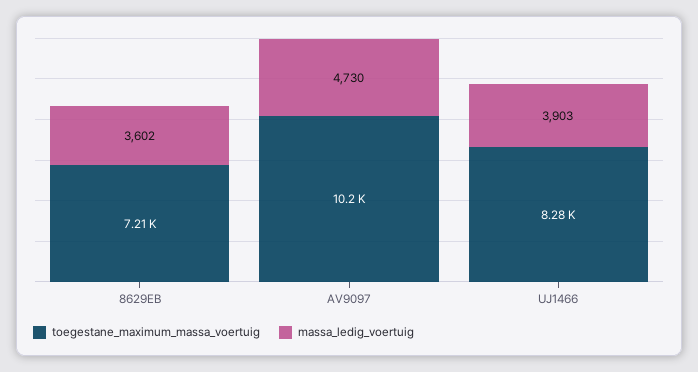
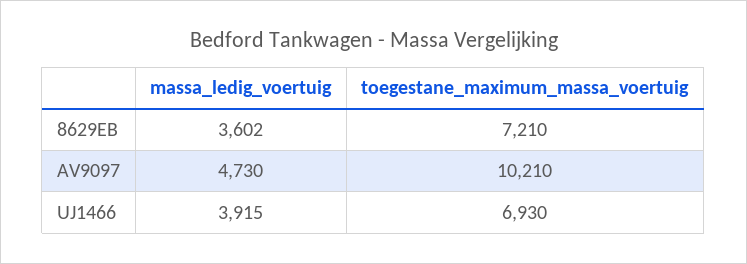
  {
    "toegestane_maximum_massa_voertuig": {
      "8629EB": 7210,
      "AV9097": 10210,
-     "UJ1466": 8280
+     "UJ1466": 6930
    },
    "massa_ledig_voertuig": {
      "8629EB": 3602,
      "AV9097": 4730,
-     "UJ1466": 3903
+     "UJ1466": 3915
    }
  }

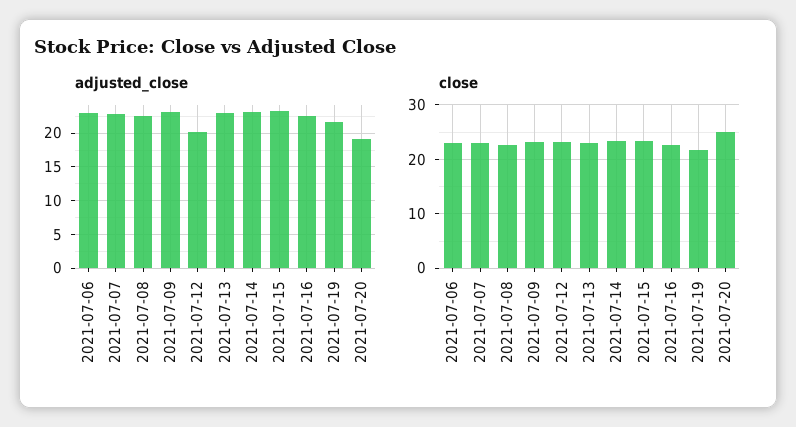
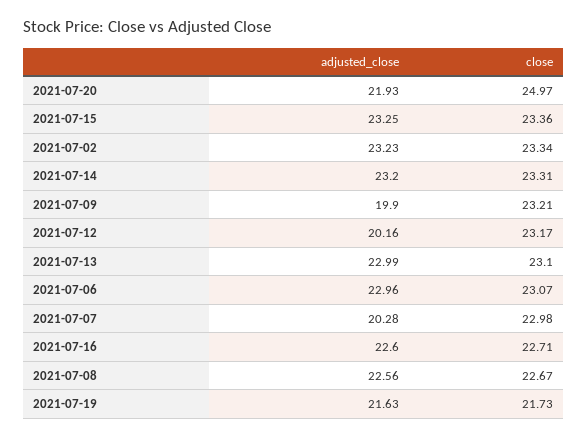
  {
    "adjusted_close": {
      "2021-07-06": 22.96,
-     "2021-07-07": 23,
+     "2021-07-07": 20.28,
      "2021-07-08": 22.56,
-     "2021-07-09": 23,
+     "2021-07-09": 19.9,
      "2021-07-12": 20.16,
      "2021-07-13": 22.99,
      "2021-07-14": 23.2,
      "2021-07-15": 23.25,
      "2021-07-16": 22.6,
      "2021-07-19": 21.63,
-     "2021-07-20": 19
+     "2021-07-20": 21.93,
+     "2021-07-02": 23.23
    },
    "close": {
      "2021-07-06": 23.07,
      "2021-07-07": 22.98,
      "2021-07-08": 22.67,
      "2021-07-09": 23.21,
      "2021-07-12": 23.17,
      "2021-07-13": 23.1,
      "2021-07-14": 23.31,
      "2021-07-15": 23.36,
      "2021-07-16": 22.71,
      "2021-07-19": 21.73,
-     "2021-07-20": 24.97
+     "2021-07-20": 24.97,
+     "2021-07-02": 23.34
    }
  }

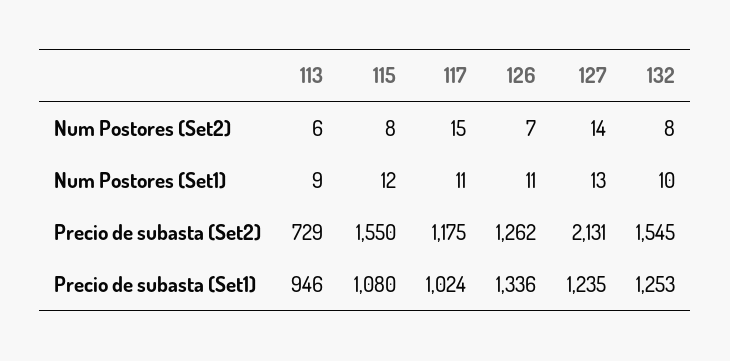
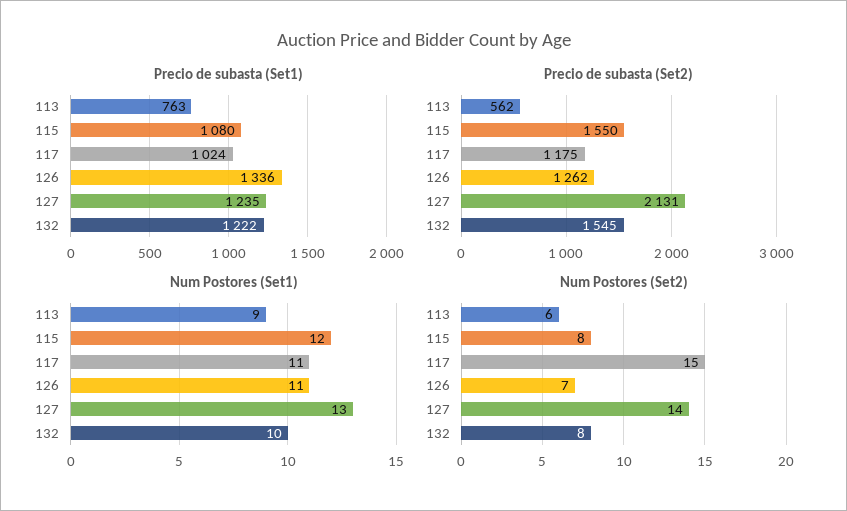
  {
    "Num Postores (Set2)": {
      "113": 6,
      "115": 8,
      "117": 15,
      "126": 7,
      "127": 14,
      "132": 8
    },
    "Num Postores (Set1)": {
      "113": 9,
      "115": 12,
      "117": 11,
      "126": 11,
      "127": 13,
      "132": 10
    },
    "Precio de subasta (Set2)": {
-     "113": 729,
+     "113": 562,
      "115": 1550,
      "117": 1175,
      "126": 1262,
      "127": 2131,
      "132": 1545
    },
    "Precio de subasta (Set1)": {
-     "113": 946,
+     "113": 763,
      "115": 1080,
      "117": 1024,
      "126": 1336,
      "127": 1235,
-     "132": 1253
+     "132": 1222
    }
  }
________________
(Your task) Your answer must be an exact copy of the data above, minus its pictures.

(Exercise result)
  {
    "toegestane_maximum_massa_voertuig": {
      "8629EB": 7210,
      "AV9097": 10210,
-     "UJ1466": 8280
+     "UJ1466": 6930
    },
    "massa_ledig_voertuig": {
      "8629EB": 3602,
      "AV9097": 4730,
-     "UJ1466": 3903
+     "UJ1466": 3915
    }
  }

  {
    "adjusted_close": {
      "2021-07-06": 22.96,
-     "2021-07-07": 23,
+     "2021-07-07": 20.28,
      "2021-07-08": 22.56,
-     "2021-07-09": 23,
+     "2021-07-09": 19.9,
      "2021-07-12": 20.16,
      "2021-07-13": 22.99,
      "2021-07-14": 23.2,
      "2021-07-15": 23.25,
      "2021-07-16": 22.6,
      "2021-07-19": 21.63,
-     "2021-07-20": 19
+     "2021-07-20": 21.93,
+     "2021-07-02": 23.23
    },
    "close": {
      "2021-07-06": 23.07,
      "2021-07-07": 22.98,
      "2021-07-08": 22.67,
      "2021-07-09": 23.21,
      "2021-07-12": 23.17,
      "2021-07-13": 23.1,
      "2021-07-14": 23.31,
      "2021-07-15": 23.36,
      "2021-07-16": 22.71,
      "2021-07-19": 21.73,
-     "2021-07-20": 24.97
+     "2021-07-20": 24.97,
+     "2021-07-02": 23.34
    }
  }

  {
    "Num Postores (Set2)": {
      "113": 6,
      "115": 8,
      "117": 15,
      "126": 7,
      "127": 14,
      "132": 8
    },
    "Num Postores (Set1)": {
      "113": 9,
      "115": 12,
      "117": 11,
      "126": 11,
      "127": 13,
      "132": 10
    },
    "Precio de subasta (Set2)": {
-     "113": 729,
+     "113": 562,
      "115": 1550,
      "117": 1175,
      "126": 1262,
      "127": 2131,
      "132": 1545
    },
    "Precio de subasta (Set1)": {
-     "113": 946,
+     "113": 763,
      "115": 1080,
      "117": 1024,
      "126": 1336,
      "127": 1235,
-     "132": 1253
+     "132": 1222
    }
  }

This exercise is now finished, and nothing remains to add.